Si la mort de 20 enfants innocents dans une école ne suffit pas à faire changer les choses en matière de contrôle des armes à feu aux États-Unis, on se demande bien ce que cela prendra.

Ainsi le président Obama a-t-il annoncé hier son plan pour un contrôle plus strict des armes. Il l'a fait un mois après le massacre de Newtown, au Connecticut. C'était le 14 décembre. Un jour noir où un tireur fou a fait irruption dans une école. Ce soir-là, 20 enfants de 6 et 7 ans ne sont pas rentrés à la maison. Leur vie s'est arrêtée dans une flaque de sang.
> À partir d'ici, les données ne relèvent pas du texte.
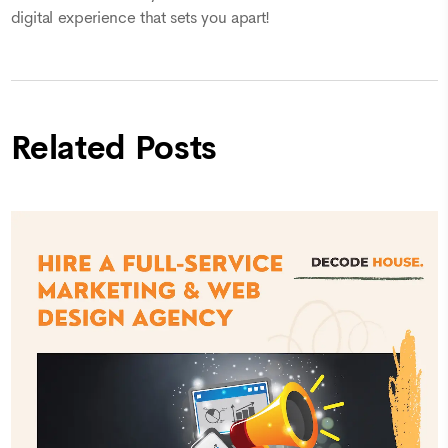
digital experience that sets you apart!
Related Posts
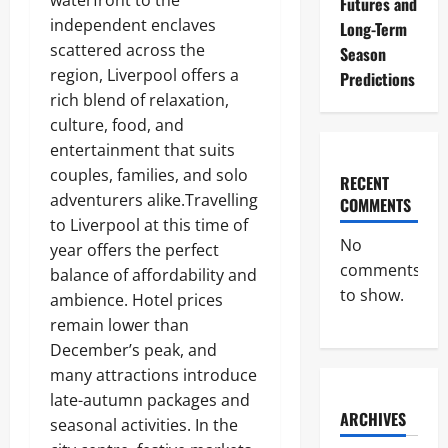
waterfront to the
Futures and
independent enclaves
Long-Term
scattered across the
Season
region, Liverpool offers a
Predictions
rich blend of relaxation,
culture, food, and
entertainment that suits
couples, families, and solo
RECENT
adventurers alike.Travelling
COMMENTS
to Liverpool at this time of
No
year offers the perfect
comments
balance of affordability and
to show.
ambience. Hotel prices
remain lower than
December’s peak, and
many attractions introduce
late-autumn packages and
ARCHIVES
seasonal activities. In the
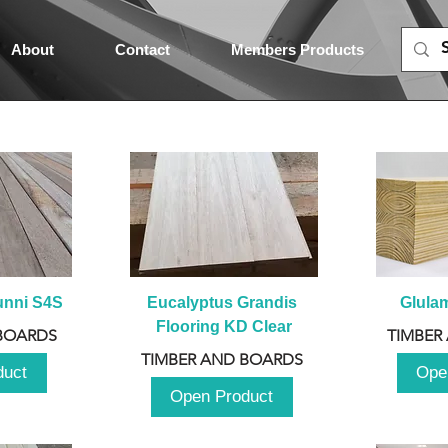
About
Contact
Members Products
unni S4S
Eucalyptus Grandis 
Glula
Flooring KD Clear
BOARDS
TIMBER
TIMBER AND BOARDS
duct
Ope
Open Product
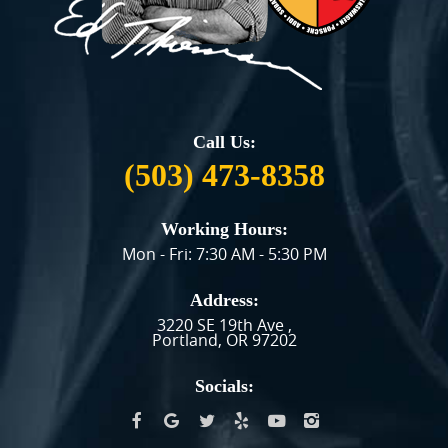
Call Us:
(503) 473-8358
Working Hours:
Mon - Fri: 7:30 AM - 5:30 PM
Address:
3220 SE 19th Ave
,
Portland, OR 97202
Socials:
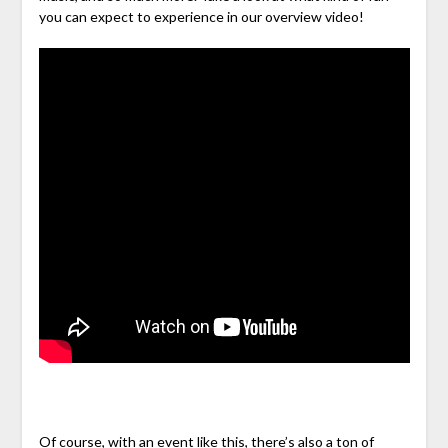
you can expect to experience in our overview video!
Of course, with an event like this, there’s also a ton of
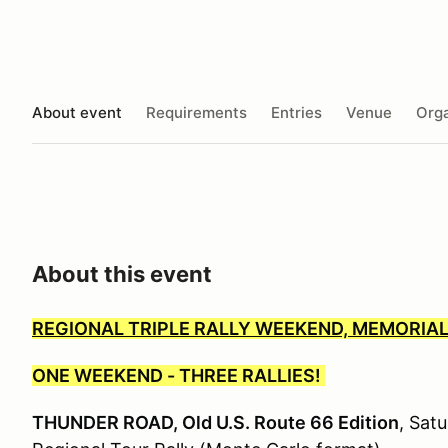
About event
Requirements
Entries
Venue
Orga
About this event
REGIONAL TRIPLE RALLY WEEKEND, MEMORIAL
ONE WEEKEND - THREE RALLIES!
THUNDER ROAD, Old U.S. Route 66 Edition
, Sat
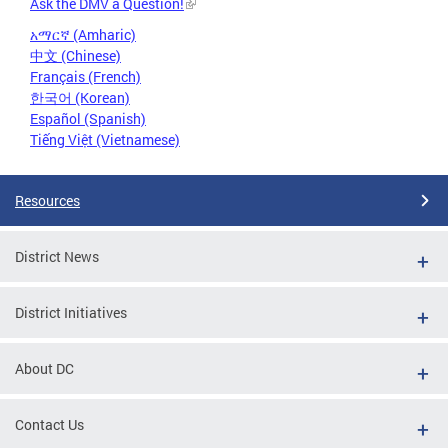
Ask the DMV a Question!
አማርኛ (Amharic)
中文 (Chinese)
Français (French)
한국어 (Korean)
Español (Spanish)
Tiếng Việt (Vietnamese)
Resources
District News
District Initiatives
About DC
Contact Us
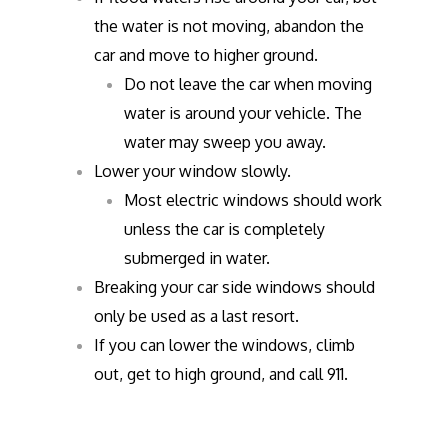
the water is not moving, abandon the
car and move to higher ground.
Do not leave the car when moving
water is around your vehicle. The
water may sweep you away.
Lower your window slowly.
Most electric windows should work
unless the car is completely
submerged in water.
Breaking your car side windows should
only be used as a last resort.
If you can lower the windows, climb
out, get to high ground, and call 911.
Comme celle de six adultes qui ont tenté de les protéger. L'Amérique a pleuré comme elle a rarement pleuré. L'horreur et l'effroi à son comble.

Ce n'était pas la première tuerie du genre dans ce pays où on compte presque autant d'armes que d'habitants. Il y a eu Columbine, il y a eu Virginia Tech, il y en a eu tant d'autres... Il y a eu toutes ces fois où on a dit «plus jamais» sans que cela change quoi que ce soit. Mais au lendemain de la tragédie de Newtown, pour la première fois peut-être dans l'histoire américaine, devant les tombes de ces enfants au visage angélique, il semble y avoir eu une prise de conscience plus profonde. Après le sang et les larmes, l'indignation et la volonté d'agir.
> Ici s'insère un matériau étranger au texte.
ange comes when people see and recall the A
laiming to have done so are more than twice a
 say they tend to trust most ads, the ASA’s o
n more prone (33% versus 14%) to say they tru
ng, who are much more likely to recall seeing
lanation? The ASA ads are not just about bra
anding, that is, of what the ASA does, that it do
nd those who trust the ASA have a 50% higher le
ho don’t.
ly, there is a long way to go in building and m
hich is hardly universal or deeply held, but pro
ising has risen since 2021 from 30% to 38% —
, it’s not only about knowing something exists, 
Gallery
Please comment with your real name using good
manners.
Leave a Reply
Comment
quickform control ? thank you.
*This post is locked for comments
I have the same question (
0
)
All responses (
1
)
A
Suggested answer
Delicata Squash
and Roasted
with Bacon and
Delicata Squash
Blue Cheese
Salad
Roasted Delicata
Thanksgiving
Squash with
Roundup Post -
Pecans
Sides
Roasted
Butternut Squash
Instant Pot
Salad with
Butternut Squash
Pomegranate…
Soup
La plupart des mesures proposées par Obama pour éviter que de telles tragédies se reproduisent et pour lutter contre la violence «ordinaire» attribuable aux armes tombent sous le sens. En matière de contrôle des armes, les États-Unis ont les lois les moins sévères de tous les pays industrialisés. Les enfants américains de 5 à 14 ans ont 13 fois plus de risques d'être tués avec des armes à feu que les enfants des autres pays industrialisés. Ce n'est pas normal.
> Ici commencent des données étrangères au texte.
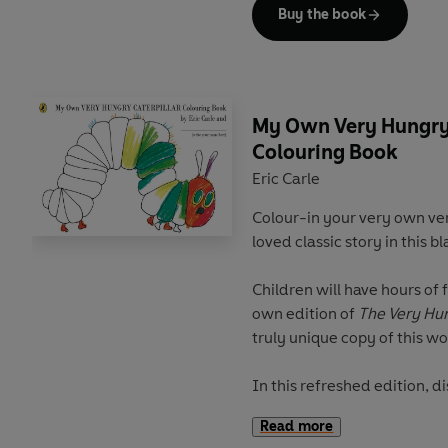
Discover more from The Wor
Buy the book
The Very Hungry Caterpillar
The Very Hungry Caterpillar
The Very Hungry Caterpillar
My Own Very Hungry 
Colouring Book
Eric Carle
Colour-in your very own ver
loved classic story in this b
Children will have hours of 
own edition of
The Very Hun
truly unique copy of this w
In this refreshed edition, d
the end to create your own 
Read more
favourite foods and beautif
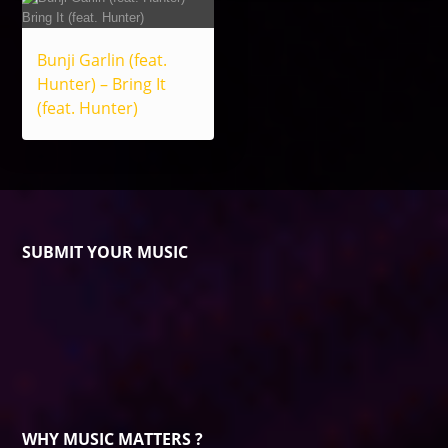
Bunji Garlin (feat.
Hunter) – Bring It
(feat. Hunter)
SUBMIT YOUR MUSIC
WHY MUSIC MATTERS ?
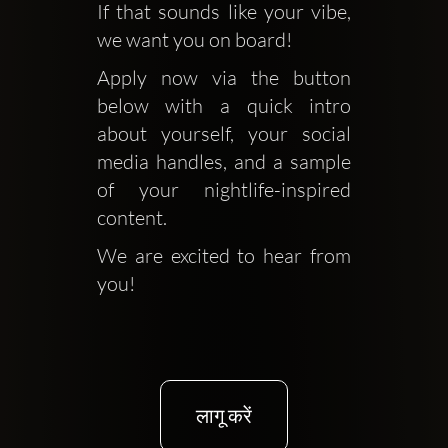
If that sounds like your vibe, 
we want you on board!
Apply now via the button 
below with a quick intro 
about yourself, your social 
media handles, and a sample 
of your nightlife-inspired 
content. 
We are excited to hear from 
you!
लागू करें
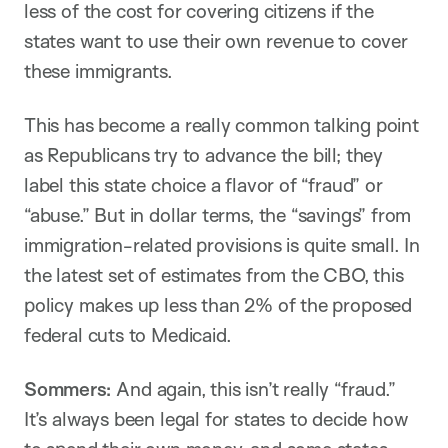
less of the cost for covering citizens if the
states want to use their own revenue to cover
these immigrants.
This has become a really common talking point
as Republicans try to advance the bill; they
label this state choice a flavor of “fraud” or
“abuse.” But in dollar terms, the “savings” from
immigration-related provisions is quite small. In
the latest set of estimates from the CBO, this
policy makes up less than 2% of the proposed
federal cuts to Medicaid.
Sommers:
And again, this isn’t really “fraud.”
It’s always been legal for states to decide how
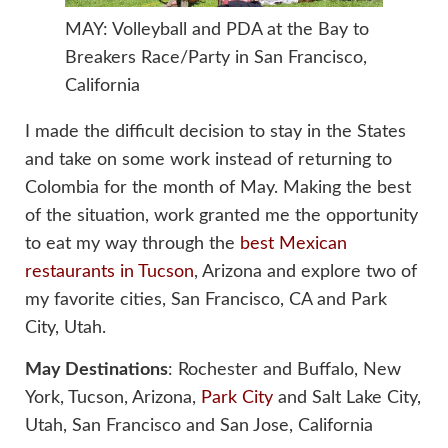
MAY: Volleyball and PDA at the Bay to
Breakers Race/Party in San Francisco,
California
I made the difficult decision to stay in the States
and take on some work instead of returning to
Colombia for the month of May. Making the best
of the situation, work granted me the opportunity
to eat my way through the
best Mexican
restaurants in Tucson
, Arizona and explore two of
my favorite cities, San Francisco, CA and Park
City, Utah.
May Destinations
: Rochester and Buffalo, New
York, Tucson, Arizona,
Park City
and Salt Lake City,
Utah, San Francisco and San Jose, California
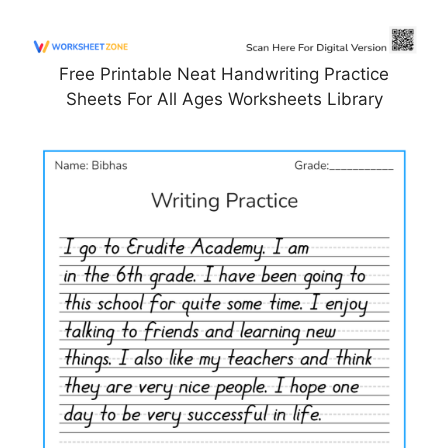
Free Printable Neat Handwriting Practice
Sheets For All Ages Worksheets Library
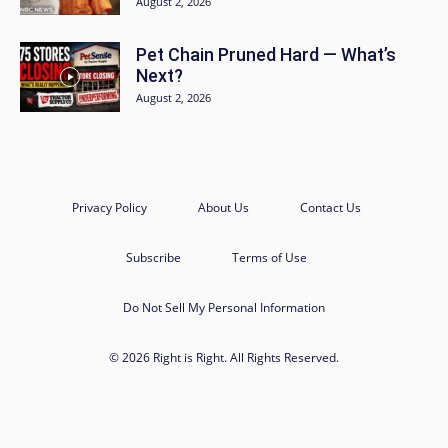
August 2, 2026
Pet Chain Pruned Hard — What’s
Next?
August 2, 2026
Privacy Policy
About Us
Contact Us
Subscribe
Terms of Use
Do Not Sell My Personal Information
© 2026 Right is Right. All Rights Reserved.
Le plan d'Obama inclut un renforcement de la vérification des antécédents des acheteurs d'armes et la volonté d'empêcher des personnes dangereuses d'y avoir accès. En ce moment, 40% des armes vendues aux États-Unis échappent à de tels contrôles. Le président a aussi appelé le Congrès à interdire les chargeurs de grande capacité et les armes d'assaut. Ça semble aller de soi. Ce qui ne veut pas dire que ce sera simple.

Obama a beau dire qu'il mettra tout son poids pour que les choses changent, ses adversaires ont le pouvoir de bloquer les mesures qui mécontentent le puissant lobby des marchands d'armes, déjà prêt à mener la «bataille du siècle». D'où cet appel du président aux citoyens pour qu'ils fassent pression sur leurs élus. «Demandez-leur ce qui est le plus important: avoir une bonne note du lobby des armes, qui finance leurs campagnes, à tout prix? Ou rassurer les parents qui déposent leurs enfants à l'école primaire?»

Le 14 décembre, des parents ont déposé leurs enfants à l'école Sandy Hook sans savoir que c'était la dernière fois qu'ils pouvaient les serrer dans leurs bras. Parmi ces enfants, il y avait Grace, 7 ans, a rappelé hier le président Obama à la toute fin de son discours. Une belle petite fille joyeuse. Elle aimait le rose. Elle aimait la plage. Elle rêvait de devenir peintre.

Grace est morte sous les balles du tireur de Sandy Hook. Son père a donné une de ses peintures à Barack Obama. Le président l'a accrochée dans son bureau. Chaque fois qu'il la regarde, il pense à Grace. À sa courte vie et à celle qu'elle n'a pas vécue. Et à la responsabilité d'agir, en son nom et au nom de toutes les victimes de violence aux États-Unis. Pour dire une fois pour toutes «plus jamais».